What might it be like to experience a loving that does not depend on getting what we want but on offering what is needed? To watch each day cultivate an expanding concern for the well-being of everyone we meet? An aspiration to live comfortably within even a sometimes seemingly ill-fitting world? A sense that no matter what comes next, mercy is an option?
What would it be like on a day in a healing life to open your eyes and actually see the beauty around you? To look into a world more beautiful than you ever conceived? To see into a world of possibilities beneath the one your sense have been bouncing off of most of your life? To appreciate how light dissipates shadow on the surface of that which has long been taken for granted? To listen to what you have barely heard as it passed in one ear and out the other?

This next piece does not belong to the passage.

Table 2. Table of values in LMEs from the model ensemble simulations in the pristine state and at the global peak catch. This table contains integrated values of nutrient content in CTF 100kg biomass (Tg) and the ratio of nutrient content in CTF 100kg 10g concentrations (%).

Look beneath the threadbare preconceptions of what you ordinarily see to what there is to be seen. Ordinarily, all that we see is what we have previously seen. We rarely see the flower – we just see a flower. It is not the world that is old but the antiquated translation from the eye to the mind, and all that is lost in translation between thinking what we see and the actual seeing. To observe directly is to live from the heart.
When we see the present in detail, our heavy lids lift to find, beneath our ordinary grief and suffering, a beauty beyond our wildest dreams, the essential beauty of our enormity. We become grateful for the practice of mindfulness and loving-kindness toward all sentient beings and even so unlikely a candidate as ourselves.”